◆ USANDO LE INFORMAZIONI ◆
(1) Secondo l'articolo su Montesanto, in quale luogo il prefetto incontra comitati e associazioni?
(2) Spiega perché, secondo l'articolo su Montesanto, il prefetto considera importante l'incontro.
(3) Riscrivi il passo dell'articolo su Montesanto che comincia con le parole "Il prefetto Michele" e si ferma dopo "su questa area.", mettendo "chiesa" al posto di "parrocchia".

── TESTO FORNITO

Il prefetto Michele di Bari arriva a Montesanto per la terza volta per incontrate comitati e associazioni presso la parrocchia di Santa Maria di Montesanto. Presente l'assessore alla Sicurezza Antonio De Iesu e i vertici delle forze dell'ordine. Per il parroco don Maurizio Di Matteo c'è un problema sociale che va risolto mettendo al centro le famiglie lavoro che già si fa con l'associazionismo. Per il prefetto l'incontro è importante perché le persona hanno bisogno di sentire la vicinanza delle Istituzioni soprattutto ora che vedono qualche cambiamento grazie.al rafforzamento dei controlli su questa area.

Duro intervento dei volontari: i ragazzi qui non hanno sogni. «Dobbiamo far si che possano avere prospettive e sogni per evitare che siano presi in carico dalla malavita organizzata. Perché il "gruppo" si sostituisce alla famiglia ed anno loro opportunità nel mondo delle illegalità», il monito di un volontario.Il parroco domani parte con 80 ragazzi, per regalare loro una vacanza: «Stiamo cercando di non farli restare qui, in strada, e di tenerli lontani da certi contrasti. I volontari denunciano mancanza di fondi per le attività: ci rimettiamo di tasca nostra anche se siamo poveri». E ancora: «C'è tanta bellezza in questi quartiere ma siamo soli».«Oggi è il terzo incontro che facciamo a Montesanto dopo i fatti di qualche settimana fa. Lo avevo promesso al parroco, ai residenti, ai comitati che , saremmo tornati perché questo territorio merita la costante attenzione dello Stato» ha detto il prefetto. Il prefetto ha ricordato che è stato avviato un controllo mirato interforze e che ci sono pattuglie anche fisse nel quartiere, che sta «dando i suoi risultati». Misure decise dopo che si è verificata una rissa a seguito della quale un uomo è sceso in strada con un kalashnikov. «Oggi sono venuto per ascoltare ancora una volta la voce dei cittadini e dei comitati perché noi dobbiamo farci carico della preoccupazione delle persone e comprendere quali iniziative possano essere intraprese», ha detto ancora. Di Bari ha ringraziato forze dell'ordine e magistratura per l'attività svolta ma ha ribadito che anche è necessaria anche una mobilitazione delle coscienze, attraverso l'ascolto e la condivisione, anche «con il coinvolgimento delle scuole e anche nella parrocchia ho visto un grande dinamismo ma bisogna fare sempre di più. E quando accadono questi episodi noi dobbiamo invocare la coscienza di tutti».

────
── I DATI

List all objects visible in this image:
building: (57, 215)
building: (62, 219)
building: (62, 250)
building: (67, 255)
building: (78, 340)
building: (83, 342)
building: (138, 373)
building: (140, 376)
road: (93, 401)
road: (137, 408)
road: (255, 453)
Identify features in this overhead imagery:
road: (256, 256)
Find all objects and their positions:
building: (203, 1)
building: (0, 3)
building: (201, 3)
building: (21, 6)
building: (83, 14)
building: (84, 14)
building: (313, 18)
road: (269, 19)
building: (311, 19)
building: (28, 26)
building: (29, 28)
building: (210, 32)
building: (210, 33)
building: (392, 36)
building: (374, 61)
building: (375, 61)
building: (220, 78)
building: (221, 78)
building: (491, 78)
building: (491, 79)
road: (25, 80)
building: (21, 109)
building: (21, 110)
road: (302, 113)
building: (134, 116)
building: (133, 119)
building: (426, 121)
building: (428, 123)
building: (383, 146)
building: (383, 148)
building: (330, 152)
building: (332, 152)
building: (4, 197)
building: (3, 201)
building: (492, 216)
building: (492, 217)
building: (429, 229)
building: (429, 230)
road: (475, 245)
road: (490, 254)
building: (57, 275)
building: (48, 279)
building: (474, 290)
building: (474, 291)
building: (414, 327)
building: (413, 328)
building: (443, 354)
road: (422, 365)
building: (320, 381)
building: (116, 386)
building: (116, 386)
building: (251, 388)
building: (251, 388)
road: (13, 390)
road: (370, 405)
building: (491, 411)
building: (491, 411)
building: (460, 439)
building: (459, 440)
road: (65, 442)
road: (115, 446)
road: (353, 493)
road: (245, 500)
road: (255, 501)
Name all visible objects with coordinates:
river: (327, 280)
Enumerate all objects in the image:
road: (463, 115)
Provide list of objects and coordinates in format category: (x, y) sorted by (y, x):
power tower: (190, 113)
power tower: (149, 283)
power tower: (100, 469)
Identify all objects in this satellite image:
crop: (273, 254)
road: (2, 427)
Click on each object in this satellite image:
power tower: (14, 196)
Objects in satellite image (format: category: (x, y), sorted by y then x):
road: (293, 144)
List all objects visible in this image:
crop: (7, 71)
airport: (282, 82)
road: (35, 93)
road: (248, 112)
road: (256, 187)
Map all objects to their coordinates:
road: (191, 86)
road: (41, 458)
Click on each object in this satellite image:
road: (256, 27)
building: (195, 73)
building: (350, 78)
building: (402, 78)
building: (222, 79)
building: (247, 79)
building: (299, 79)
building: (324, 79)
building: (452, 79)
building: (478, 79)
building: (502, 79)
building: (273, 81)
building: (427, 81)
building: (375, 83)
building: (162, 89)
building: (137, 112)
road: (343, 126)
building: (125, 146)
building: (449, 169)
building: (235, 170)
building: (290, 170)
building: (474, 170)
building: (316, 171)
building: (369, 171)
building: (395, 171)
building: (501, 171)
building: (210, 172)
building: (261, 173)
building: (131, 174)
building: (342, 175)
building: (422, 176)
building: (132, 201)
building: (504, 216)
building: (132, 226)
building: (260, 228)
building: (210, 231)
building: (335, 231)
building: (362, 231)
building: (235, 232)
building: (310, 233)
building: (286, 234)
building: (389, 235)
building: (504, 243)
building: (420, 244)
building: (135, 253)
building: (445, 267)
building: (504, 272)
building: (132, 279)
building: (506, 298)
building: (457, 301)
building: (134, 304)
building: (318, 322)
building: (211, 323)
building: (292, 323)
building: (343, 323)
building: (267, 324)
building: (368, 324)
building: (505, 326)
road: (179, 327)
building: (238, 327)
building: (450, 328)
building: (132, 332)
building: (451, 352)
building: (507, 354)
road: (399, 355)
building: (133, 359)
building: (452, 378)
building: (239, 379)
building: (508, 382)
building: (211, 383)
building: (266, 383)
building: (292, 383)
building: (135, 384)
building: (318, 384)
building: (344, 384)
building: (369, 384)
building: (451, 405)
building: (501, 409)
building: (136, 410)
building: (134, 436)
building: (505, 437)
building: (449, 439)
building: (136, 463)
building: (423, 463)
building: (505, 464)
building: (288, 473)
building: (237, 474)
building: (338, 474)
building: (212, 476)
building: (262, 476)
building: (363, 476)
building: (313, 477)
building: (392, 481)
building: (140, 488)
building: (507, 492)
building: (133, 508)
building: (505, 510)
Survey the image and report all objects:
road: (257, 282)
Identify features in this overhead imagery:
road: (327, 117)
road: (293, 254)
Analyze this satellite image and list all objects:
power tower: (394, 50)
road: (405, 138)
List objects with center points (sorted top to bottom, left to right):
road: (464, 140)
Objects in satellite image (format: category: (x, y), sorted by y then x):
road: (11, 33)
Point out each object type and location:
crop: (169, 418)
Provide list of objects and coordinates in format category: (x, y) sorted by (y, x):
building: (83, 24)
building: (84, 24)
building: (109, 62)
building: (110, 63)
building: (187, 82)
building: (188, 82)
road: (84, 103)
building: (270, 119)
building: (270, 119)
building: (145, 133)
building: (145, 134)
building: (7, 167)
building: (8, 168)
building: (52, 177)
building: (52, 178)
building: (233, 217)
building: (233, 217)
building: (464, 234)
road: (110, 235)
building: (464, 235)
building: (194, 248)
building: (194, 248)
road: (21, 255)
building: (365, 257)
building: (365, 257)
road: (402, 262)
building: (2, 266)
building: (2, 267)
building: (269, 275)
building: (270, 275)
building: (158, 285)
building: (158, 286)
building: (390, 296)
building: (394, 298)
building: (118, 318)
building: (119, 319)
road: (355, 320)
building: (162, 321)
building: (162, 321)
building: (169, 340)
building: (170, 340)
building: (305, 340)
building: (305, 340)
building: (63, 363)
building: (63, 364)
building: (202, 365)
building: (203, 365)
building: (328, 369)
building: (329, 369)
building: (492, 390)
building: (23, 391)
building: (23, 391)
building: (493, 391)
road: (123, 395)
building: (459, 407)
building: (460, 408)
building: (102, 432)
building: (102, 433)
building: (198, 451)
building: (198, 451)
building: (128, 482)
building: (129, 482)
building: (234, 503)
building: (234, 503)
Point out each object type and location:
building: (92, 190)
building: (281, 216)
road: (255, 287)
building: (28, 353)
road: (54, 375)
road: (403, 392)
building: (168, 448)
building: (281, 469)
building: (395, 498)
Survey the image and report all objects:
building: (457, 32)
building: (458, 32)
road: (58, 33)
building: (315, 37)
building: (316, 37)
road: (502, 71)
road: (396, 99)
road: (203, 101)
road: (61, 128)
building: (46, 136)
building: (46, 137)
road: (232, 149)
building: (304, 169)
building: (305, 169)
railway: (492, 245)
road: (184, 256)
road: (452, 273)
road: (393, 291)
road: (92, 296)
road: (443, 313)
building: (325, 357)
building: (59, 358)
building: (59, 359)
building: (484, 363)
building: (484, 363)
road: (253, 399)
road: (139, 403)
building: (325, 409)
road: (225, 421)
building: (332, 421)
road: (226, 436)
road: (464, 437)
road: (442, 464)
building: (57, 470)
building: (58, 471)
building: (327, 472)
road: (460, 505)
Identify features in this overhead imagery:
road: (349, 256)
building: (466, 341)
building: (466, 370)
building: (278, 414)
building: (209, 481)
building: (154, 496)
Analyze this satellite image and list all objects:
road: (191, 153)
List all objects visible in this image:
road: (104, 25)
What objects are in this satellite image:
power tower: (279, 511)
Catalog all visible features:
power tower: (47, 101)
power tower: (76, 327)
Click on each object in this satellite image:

────

◆ RISPOSTE IN ORDINE ◆
(1) Presso la parrocchia di Santa Maria di Montesanto.

(2) Per il prefetto l'incontro è importante perché le persone hanno bisogno di sentire la vicinanza delle Istituzioni. Questo vale soprattutto ora che vedono qualche cambiamento grazie al rafforzamento dei controlli sull'area.

(3)
Il prefetto Michele di Bari arriva a Montesanto per la terza volta per incontrate comitati e associazioni presso la chiesa di Santa Maria di Montesanto. Presente l'assessore alla Sicurezza Antonio De Iesu e i vertici delle forze dell'ordine. Per il parroco don Maurizio Di Matteo c'è un problema sociale che va risolto mettendo al centro le famiglie lavoro che già si fa con l'associazionismo. Per il prefetto l'incontro è importante perché le persona hanno bisogno di sentire la vicinanza delle Istituzioni soprattutto ora che vedono qualche cambiamento grazie.al rafforzamento dei controlli su questa area.